Ya que he llegado al Río de la Plata, es interesante analizar algunos datos. Argentina tiene solamente el 16% de su población total trabajando en empleos privados, 6.7 millones. ¿No luce algo desproporcionado que ese modesto número mantenga a los 17 millones que dependen del estado? El presidente Macri tiene razón cuando ha determinado que el objetivo de su gestión será la generación masiva de empleos privados. No tiene otro camino.
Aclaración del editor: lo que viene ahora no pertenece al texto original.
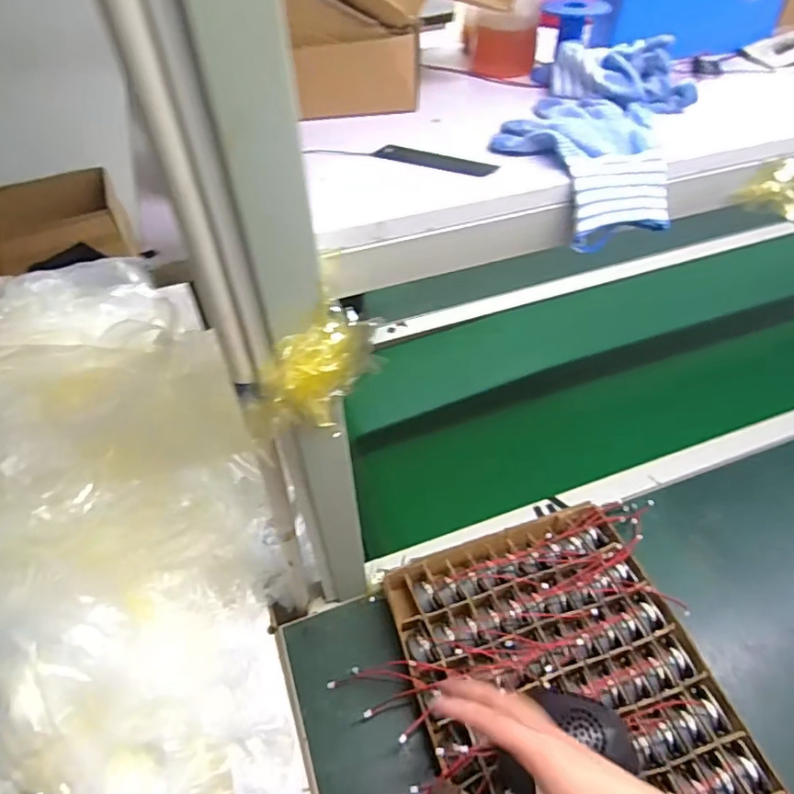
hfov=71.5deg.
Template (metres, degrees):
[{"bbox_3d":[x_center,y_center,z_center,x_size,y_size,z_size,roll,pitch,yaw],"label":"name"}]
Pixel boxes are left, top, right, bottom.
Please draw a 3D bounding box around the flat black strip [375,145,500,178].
[{"bbox_3d":[0.031,-0.187,0.438,0.097,0.005,0.022,21,53,18],"label":"flat black strip"}]

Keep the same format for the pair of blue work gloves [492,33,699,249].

El punto es que para ello deberá convencer a sus ciudadanos-votantes de que les conviene sacrificar algunos supuestos logros que no guardan relación con la calidad y cantidad de la producción que están entregando, si quieren ser ciudadanos-empleados. Y de paso explicarles que si no logran ser ciudadanos-empleados no serán ciudadanos-subsidiados.
Estos objetivos sólo se logran con inversión externa importante y con mucha apertura económica. Las dos van de la mano y las dos implican competir, algo a lo que los rioplatenses no estamos demasiado acostumbrados. Incluyo en conspicuo lugar a nuestros grandes empresarios (Grande en el sentido de tamaño).
Uruguay no tiene tanta desproporción en las cifras, ni el dilema poblacional, pero tiene el problema de que, pasados los años de bonanza, su empleo tiende y tenderá a caer, lo que no se soluciona con luchas en las calles ni en las asambleas, ni con huelgas ni emplazamientos. La Administración parece tener claro el problema. El resto del sistema económico no. Prefiere creer que el tema se solucionará por sí solo.
En términos de empleo, el problema de Argentina es mucho más grave, pero parece haber elegido el camino correcto para resolverlo. El problema de Uruguay es menos exagerado y menos urgente, pero no parece existir ni comprensión, ni voluntad, ni ideas para resolverlo.
Los que pierdan esta lucha, que es global, van a sufrir mucho y mucho tiempo. Morir aferrado a las conquistas es una opción, pero no parece muy inteligente. Competir es mejor. Aunque sea siempre duro.